Charcuterie offerings typically include an assortment of divine cheeses, particularly aged ones. Pungent, rich, fermented cheeses from organic raw nuts, including cashews, Brazils and almonds, along with soy and rice milk, will pair well with any faux meat selection.
Chopped liver and foie gras lovers can enjoy healthier mock versions without feeling deprived. Pureed into a silky spread with choice herbs and spices, veggie pates are scrumptious on a variety of crackers or breads, including lentils and walnuts, cannellini beans with a Meyer lemon and olive oil vinaigrette, assorted olives and roasted red peppers, eggplant caviar, chopped "meaty" nuts with tahini paste, and marinated wild mushrooms.
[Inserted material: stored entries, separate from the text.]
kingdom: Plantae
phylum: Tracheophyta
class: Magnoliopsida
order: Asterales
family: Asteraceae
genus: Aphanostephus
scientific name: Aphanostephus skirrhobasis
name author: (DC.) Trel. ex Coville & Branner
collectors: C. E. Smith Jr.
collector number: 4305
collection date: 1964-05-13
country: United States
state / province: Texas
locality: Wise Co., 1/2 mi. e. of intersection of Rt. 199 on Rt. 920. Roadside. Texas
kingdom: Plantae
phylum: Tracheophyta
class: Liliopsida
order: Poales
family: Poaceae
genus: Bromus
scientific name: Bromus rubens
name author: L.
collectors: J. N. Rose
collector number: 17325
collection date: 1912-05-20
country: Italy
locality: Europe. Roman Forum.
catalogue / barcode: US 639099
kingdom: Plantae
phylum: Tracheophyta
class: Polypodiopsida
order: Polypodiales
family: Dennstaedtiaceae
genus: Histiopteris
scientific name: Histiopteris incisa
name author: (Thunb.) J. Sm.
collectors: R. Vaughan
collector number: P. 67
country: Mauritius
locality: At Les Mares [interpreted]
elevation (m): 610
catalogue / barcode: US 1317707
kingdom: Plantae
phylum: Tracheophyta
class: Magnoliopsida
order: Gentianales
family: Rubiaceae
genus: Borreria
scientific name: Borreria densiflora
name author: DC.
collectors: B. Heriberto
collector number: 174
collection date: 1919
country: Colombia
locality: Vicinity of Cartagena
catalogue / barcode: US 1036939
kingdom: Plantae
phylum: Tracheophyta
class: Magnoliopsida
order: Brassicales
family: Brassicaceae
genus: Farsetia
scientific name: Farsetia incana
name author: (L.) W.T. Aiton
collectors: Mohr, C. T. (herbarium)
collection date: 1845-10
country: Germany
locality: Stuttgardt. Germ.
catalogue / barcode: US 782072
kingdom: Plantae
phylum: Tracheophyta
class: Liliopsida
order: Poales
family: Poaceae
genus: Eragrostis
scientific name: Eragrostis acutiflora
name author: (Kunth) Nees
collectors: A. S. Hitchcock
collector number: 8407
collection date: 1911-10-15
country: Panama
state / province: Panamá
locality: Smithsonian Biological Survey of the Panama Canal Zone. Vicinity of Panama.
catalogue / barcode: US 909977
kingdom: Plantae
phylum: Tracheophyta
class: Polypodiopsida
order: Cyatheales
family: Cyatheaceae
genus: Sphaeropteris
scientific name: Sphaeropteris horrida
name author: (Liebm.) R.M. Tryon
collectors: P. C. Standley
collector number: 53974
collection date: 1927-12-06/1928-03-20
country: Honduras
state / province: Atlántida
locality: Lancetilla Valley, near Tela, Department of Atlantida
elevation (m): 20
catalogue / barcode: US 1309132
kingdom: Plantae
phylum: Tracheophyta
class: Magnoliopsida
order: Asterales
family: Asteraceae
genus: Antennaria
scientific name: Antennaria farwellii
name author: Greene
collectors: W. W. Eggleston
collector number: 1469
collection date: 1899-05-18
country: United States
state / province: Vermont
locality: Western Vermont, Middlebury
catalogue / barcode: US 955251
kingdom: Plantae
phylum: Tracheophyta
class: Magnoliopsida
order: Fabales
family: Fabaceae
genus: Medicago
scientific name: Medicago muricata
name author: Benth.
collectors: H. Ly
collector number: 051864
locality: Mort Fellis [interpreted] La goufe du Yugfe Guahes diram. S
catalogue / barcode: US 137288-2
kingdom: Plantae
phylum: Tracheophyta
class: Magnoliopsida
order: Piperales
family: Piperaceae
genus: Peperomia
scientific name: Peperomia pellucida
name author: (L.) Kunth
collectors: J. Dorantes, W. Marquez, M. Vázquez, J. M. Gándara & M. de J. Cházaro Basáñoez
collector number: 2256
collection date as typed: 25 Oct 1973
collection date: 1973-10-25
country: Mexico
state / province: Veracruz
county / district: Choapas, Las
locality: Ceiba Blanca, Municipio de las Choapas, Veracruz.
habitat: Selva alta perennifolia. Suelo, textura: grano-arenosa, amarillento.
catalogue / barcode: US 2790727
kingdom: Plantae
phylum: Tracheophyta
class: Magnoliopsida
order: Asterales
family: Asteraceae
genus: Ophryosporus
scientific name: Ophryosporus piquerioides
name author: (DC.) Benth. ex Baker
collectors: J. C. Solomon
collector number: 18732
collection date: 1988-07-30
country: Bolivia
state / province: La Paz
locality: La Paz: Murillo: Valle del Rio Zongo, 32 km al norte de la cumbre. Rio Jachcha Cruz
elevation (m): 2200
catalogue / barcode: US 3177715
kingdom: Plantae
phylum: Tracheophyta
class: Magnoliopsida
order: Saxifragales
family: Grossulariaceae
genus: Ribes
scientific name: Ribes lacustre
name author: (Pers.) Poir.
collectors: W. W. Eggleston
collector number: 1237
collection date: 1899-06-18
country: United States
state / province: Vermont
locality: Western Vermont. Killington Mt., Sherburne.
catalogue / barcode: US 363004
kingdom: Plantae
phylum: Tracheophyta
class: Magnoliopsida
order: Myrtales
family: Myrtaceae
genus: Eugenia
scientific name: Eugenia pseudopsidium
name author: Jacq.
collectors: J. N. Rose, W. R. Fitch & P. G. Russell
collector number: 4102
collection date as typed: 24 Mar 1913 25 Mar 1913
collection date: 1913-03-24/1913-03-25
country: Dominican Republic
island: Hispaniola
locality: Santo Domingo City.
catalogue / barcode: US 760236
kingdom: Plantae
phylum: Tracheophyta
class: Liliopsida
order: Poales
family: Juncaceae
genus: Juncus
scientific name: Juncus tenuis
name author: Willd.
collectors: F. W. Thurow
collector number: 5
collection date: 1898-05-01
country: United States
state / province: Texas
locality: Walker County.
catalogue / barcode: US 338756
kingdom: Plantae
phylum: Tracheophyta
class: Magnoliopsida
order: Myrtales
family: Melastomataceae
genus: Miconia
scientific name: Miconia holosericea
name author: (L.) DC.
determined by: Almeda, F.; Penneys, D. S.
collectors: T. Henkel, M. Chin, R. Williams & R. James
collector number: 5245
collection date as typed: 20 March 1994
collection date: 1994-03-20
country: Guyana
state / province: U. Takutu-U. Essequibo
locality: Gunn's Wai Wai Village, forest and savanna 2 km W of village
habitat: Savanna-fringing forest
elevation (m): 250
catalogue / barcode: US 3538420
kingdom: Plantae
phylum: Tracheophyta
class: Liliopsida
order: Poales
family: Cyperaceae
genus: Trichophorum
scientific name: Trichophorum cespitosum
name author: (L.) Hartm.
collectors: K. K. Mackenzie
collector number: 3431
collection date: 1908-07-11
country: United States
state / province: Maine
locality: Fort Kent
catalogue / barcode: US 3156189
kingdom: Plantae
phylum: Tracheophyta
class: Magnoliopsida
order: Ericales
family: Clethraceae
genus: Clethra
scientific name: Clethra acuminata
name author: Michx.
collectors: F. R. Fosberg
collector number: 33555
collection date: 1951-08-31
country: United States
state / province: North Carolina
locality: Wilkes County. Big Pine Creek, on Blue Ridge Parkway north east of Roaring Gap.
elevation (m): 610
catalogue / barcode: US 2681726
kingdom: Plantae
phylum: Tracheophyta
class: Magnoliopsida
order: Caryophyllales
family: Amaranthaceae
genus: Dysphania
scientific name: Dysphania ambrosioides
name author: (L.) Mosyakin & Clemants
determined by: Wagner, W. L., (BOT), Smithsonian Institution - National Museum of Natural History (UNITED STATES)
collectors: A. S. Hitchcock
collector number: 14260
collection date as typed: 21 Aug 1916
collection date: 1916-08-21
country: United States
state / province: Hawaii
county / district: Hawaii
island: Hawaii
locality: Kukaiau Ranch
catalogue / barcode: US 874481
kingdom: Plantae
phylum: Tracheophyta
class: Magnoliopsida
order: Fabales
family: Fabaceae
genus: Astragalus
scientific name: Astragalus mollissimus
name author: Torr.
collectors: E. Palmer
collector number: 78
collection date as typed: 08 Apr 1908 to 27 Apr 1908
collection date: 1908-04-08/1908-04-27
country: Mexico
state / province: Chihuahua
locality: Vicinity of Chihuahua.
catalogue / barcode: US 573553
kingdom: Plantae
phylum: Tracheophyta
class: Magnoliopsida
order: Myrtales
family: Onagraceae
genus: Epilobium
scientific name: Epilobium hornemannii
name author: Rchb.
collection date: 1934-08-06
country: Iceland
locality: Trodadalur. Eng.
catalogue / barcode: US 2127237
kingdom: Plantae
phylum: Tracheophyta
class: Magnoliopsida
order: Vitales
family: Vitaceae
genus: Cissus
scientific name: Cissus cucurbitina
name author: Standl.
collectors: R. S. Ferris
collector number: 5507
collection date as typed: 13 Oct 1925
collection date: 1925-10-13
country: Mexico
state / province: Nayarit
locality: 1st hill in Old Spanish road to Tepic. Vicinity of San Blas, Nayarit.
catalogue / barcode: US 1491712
Traditional hummus can be amped up by blending everything from sriracha sauce and jalapeño peppers to curry spices, shredded coconut and even super dark chocolate.
Now, you can veg out on this recipe for a meatless Cobb salad, feeling indulged without the guilt.
•••• Recipe: The Kitchen Shrink's Vegetarian Copycat Cobb Salad
Ingredients (Serves 4):
• 1 head Romaine lettuce (cut into strips)
• 1 head watercress, torn into bite-size pieces
• 16 ounces organic tempeh, cut in slices or wedges
• 1/4 pound cooked vegan bacon, crumbled (or turkey bacon if you must)
• 1 vine-ripened tomato, diced
• 1 avocado, diced
• 3 hard-boiled eggs, sliced
• 1/2 red onion, diced
• 1/4 pound cashew or other non-dairy cheese, crumbled
• 1/4 cup vinaigrette dressing
The dressing: 1/4 cup vinegar (champagne, red wine or balsamic), 2/3 cup extra virgin olive oil, 2 teaspoons spicy mustard
Method: Blend vinegar with mustard. Whisk in oil and seasonings. Toss with the lettuces and cheese. Place the mixture on a large platter. Decorate with the remaining ingredients making mounds or strips across the greens.